The officials spoke on condition of anonymity because specifics of Obama's plan to close the prison were still being worked out.

As Guantanamo envoy, Fried will be working with officials from the Pentagon and Justice Department as well as foreign governments on the specifics of closing the camp. He also will work with the State Department's ambassador-at-large for war crimes, Clint Williamson, who has been leading negotiations on detainee transfers, the officials said.

Fried declined to comment on the expected job offer.

Fried has close relations with governments throughout Europe, where the change of U.S. administrations has increased the likelihood that European governments will accept custody of some Guantanamo inmates. Prisoners transferred to Europe would be those determined to pose no threat but who cannot be sent back to their homelands because of the risk of persecution.

Several European nations, including Portugal and Lithuania, have said they will consider taking such detainees.


Fried may soon have his first success, but it isn't in Europe. The Associated Press is reporting today that the government of Palau might be persuaded to take in the 17 Uighur detainees that we are too delicate to send back to China. Palau will take them in, that is, if the price is right.

Two U.S. officials, who spoke on condition of anonymity, said the U.S. was prepared to give Palau up to $200 million in development, budget support and other assistance in return for accepting the Uighurs and as part of a mutual defense and cooperation treaty that is due to be renegotiated this year.
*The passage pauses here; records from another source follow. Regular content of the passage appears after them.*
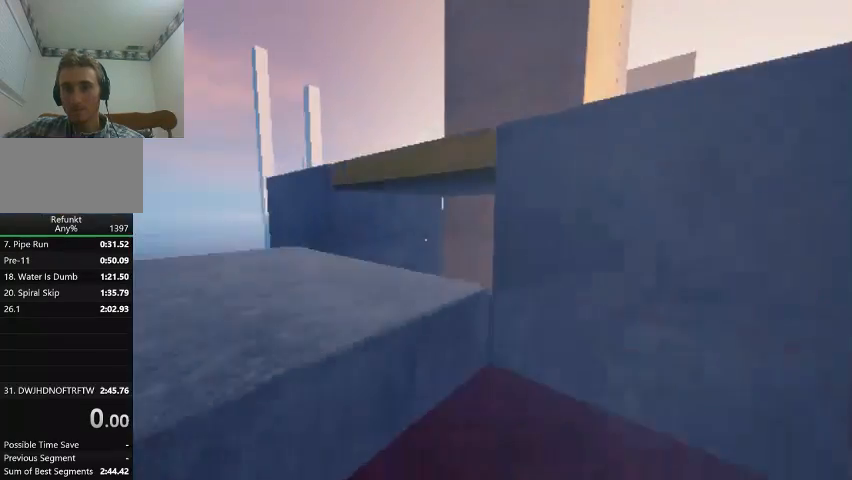
{"keys": ["jump", "right", "up"], "events": [[267, "jump", "down"], [267, "right", "down"]]}
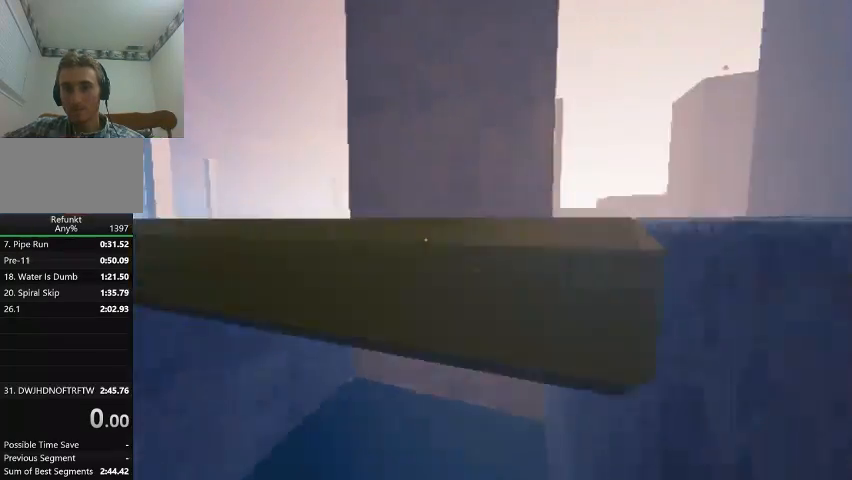
{"keys": ["left", "up"], "events": [[100, "jump", "up"], [100, "right", "up"], [133, "left", "down"]]}
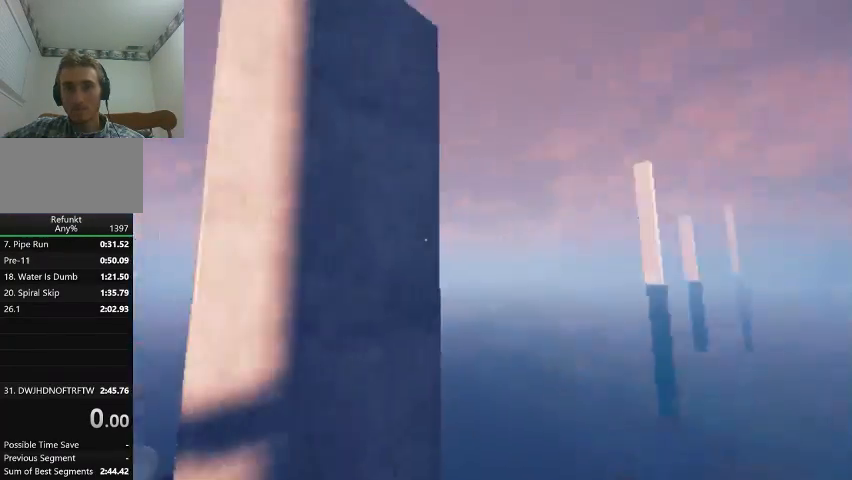
{"keys": ["left", "up"], "events": [[33, "jump", "down"], [433, "jump", "up"]]}
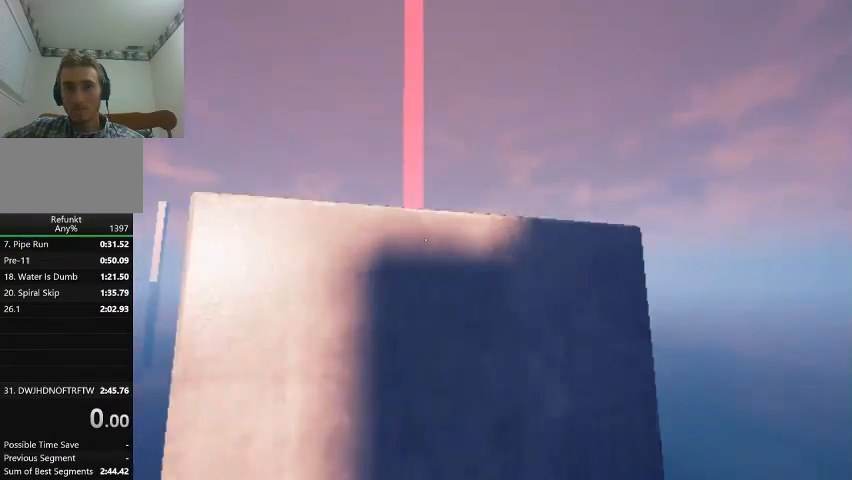
{"keys": ["right", "up"], "events": [[133, "left", "up"], [500, "right", "down"]]}
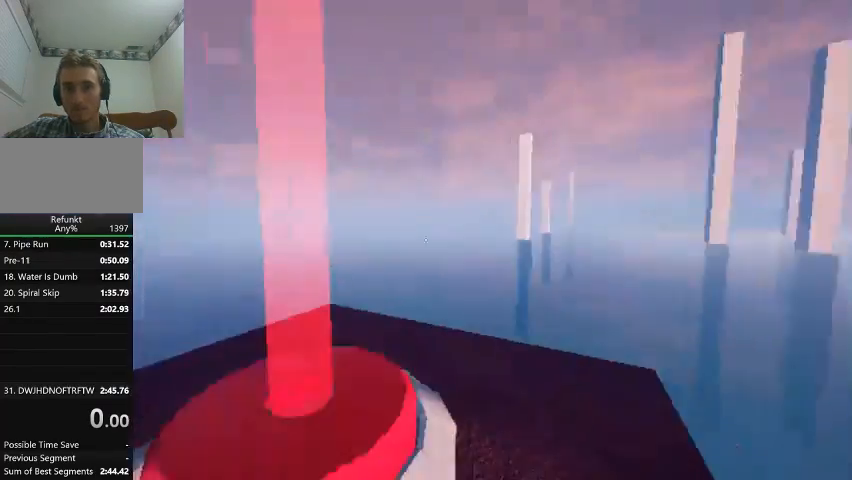
{"keys": ["up"], "events": [[433, "right", "up"]]}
I wonder how that will work out. Palau (tourism slogan: "enchantment awaits") is the kind of place where women do not dress modestly, and there are reports that Uighur detainees at Gitmo flew into a rage at the sight of women soccer players with bare arms. They will see a lot more skin than that in Palau. Are the Palauan authorities prepared to make the Uighurs mind their manners?

At least this deal has established the current market value of taking the Uighurs off our hands: $11,764,705 and 90 cents apiece. Portugal and Lithuania shouldn't agree to a penny less for taking in any of our 200 or so other detainees.